General McCaffrey has fought the war against medical marijuana and needle exchange, two essential components in AIDS treatment and prevention, with the same ferocity he fought that other misguided war, Vietnam. (Surely he is the highest public official to think Vietnam was a good war, a winnable war, a war in which America would have been victorious if only those pesky war protestors had supported the military.)
I had successfully used medical marijuana to keep down the life-saving but nausea-producing AIDS "combination therapy" from the time of my diagnosis in March 1996 until my arrest on federal medical marijuana charges in July 1998. While on bail, I have been deprived of medical marijuana by the federal government. I vomit up my AIDS medications shortly after taking them.
My viral load, the measure of active AIDS virus in the body, has gone from less than 40 to more than 250,000. AIDS doctors worry if the viral load surpasses 10,000.
I am urine tested, and if I attempt to treat my illness with medical marijuana, my brother’s home and disabled mother’s home, put up as federal bond, will be forfeited. I will most likely die before I have a chance to defend myself in court.
All thanks to Czar McCaffrey. His holy war against medical marijuana set the federal tenor that is causing my death to take place.
I live in California, where the law, Proposition 215, says AIDS patients can use medical marijuana under a doctor’s care. McCaffrey came to California several times in 1996, with his entire entourage and at taxpayer’s expense, to proclaim the initiative, "A cruel hoax." After it passed by an impressive 56.4 percent, McCaffrey declared California voters "duped." As he was quoted in USA Today on January 2, 1997, the electorate was "asleep at the switch."
When McCaffrey threatened California doctors with arrest if they recommended medical marijuana, a federal court told him, "No." So McCaffrey encouraged federal law enforcement to go after patients. As one of the most vocal advocates of medical marijuana in the country, it wasn’t hard for the DEA to find me. Hence, my arrest.

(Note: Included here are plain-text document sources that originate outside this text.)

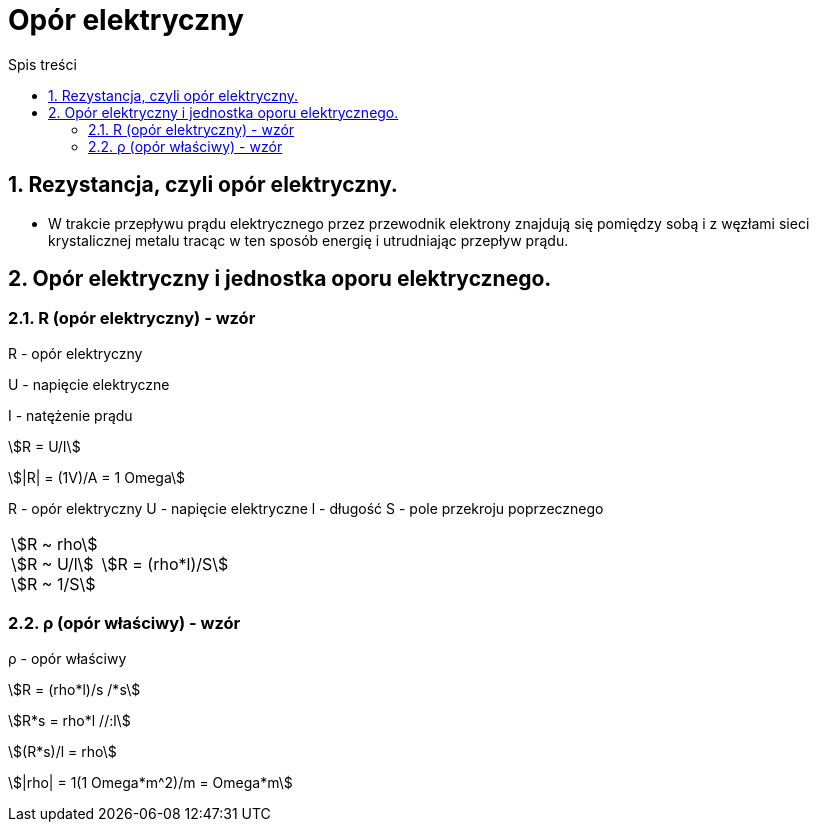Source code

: = Opór elektryczny
:toc:
:toc-title: Spis treści
:sectnums:
:icons: font
:stem:
ifdef::env-github[]
:tip-caption: :bulb:
:note-caption: :information_source:
:important-caption: :heavy_exclamation_mark:
:caution-caption: :fire:
:warning-caption: :warning:
endif::[]

== Rezystancja, czyli opór elektryczny.
* W trakcie przepływu prądu elektrycznego przez przewodnik elektrony znajdują się pomiędzy sobą i z węzłami sieci krystalicznej metalu tracąc w ten sposób energię i utrudniając przepływ prądu.

== Opór elektryczny i jednostka oporu elektrycznego.

=== R (opór elektryczny) - wzór

====
R - opór elektryczny

U - napięcie elektryczne

I - natężenie prądu

stem:[R = U/I]

stem:[|R| = (1V)/A = 1 Omega]
====

R - opór elektryczny
U - napięcie elektryczne
l - długość
S - pole przekroju poprzecznego

[cols="1,.^2"]
|===
|stem:[R ~ rho] +
 stem:[R ~ U/l] + 
 stem:[R ~ 1/S] | stem:[R = (rho*l)/S]
|=== 

=== ρ (opór właściwy) - wzór

====
ρ - opór właściwy

stem:[R = (rho*l)/s /*s]

stem:[R*s = rho*l //:l]

stem:[(R*s)/l = rho]

stem:[|rho| = 1(1 Omega*m^2)/m = Omega*m]
====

Don’t be misled by McCaffrey’s call for "prevention and treatment" as the key to ending drug abuse. His current and projected drug budgets—$200 billion over the next ten years—call for two-thirds spent on arrest and imprisonment.
Prevention? Fear of arrest is the best prevention, according to the good general. Treatment? McCaffrey has a different definition of "treatment" than those of us who have been "duped" into thinking "treatment" is something you get from the doctor, not from the police at the point of a gun. As McCaffrey clearly stated in USA Today on February 18th, "vigorous law enforcement is part and parcel of the treatment." Oh.
That’s "the treatment" I’m currently getting for my AIDS from McCaffrey’s government.
McCaffrey’s demand that medical marijuana "go through rigorous FDA approval like any other prescription medication" ignores the fact that, in the treatment of AIDS, marijuana it is medically known as a palliative—it makes the side effects of other FDA-approved medical treatment more palatable. I don’t need an FDA-approved study to tell me whether medical marijuana eases nausea: I smoke it, the nausea goes away, my life-saving AIDS medication stays inside. What more do I need to know?
That it’s safe? Aspirin kills 1,000 Americans each year, and aspirin is considered so safe it’s given to children in sugar-flavored tablets. Marijuana has killed no one in 5,000 years of recorded medical use. Considering the alternative—death by AIDS—both my doctor and I agree: medical marijuana is safe enough.
"Physicians should be allowed to prescribe marijuana as an emergency measure to people with HIV/AIDS without further research," the heads of seventeen major AIDS organizations wrote McCaffrey on February 17th. "Our request is simple. Just as other promising AIDS medications have been made available prior to final FDA approval, so too should marijuana, when recommended by a physician, be made available to patients who choose to use it."
McCaffrey’s response was simple, too. Refusing to respond personally, his spokesperson, Bob Weiner, said, "Our office will defer to the FDA and the National Institute on Drug Abuse." The buck stops where?
I can only echo the sentiments of Steven B. Johnson, policy director of the Northwest AIDS Foundation in Seattle, the largest AIDS social service agency in the Northwest, "The General clearly doesn't know what's going on in the front lines in the fight against AIDS."
As I approach the end of my day, brought on by Czar McCaffrey, I hope that at the end of his day he will reflect on the unnecessary misery and death his continued opposition to medical marijuana has caused, and he'll bow his head and cry.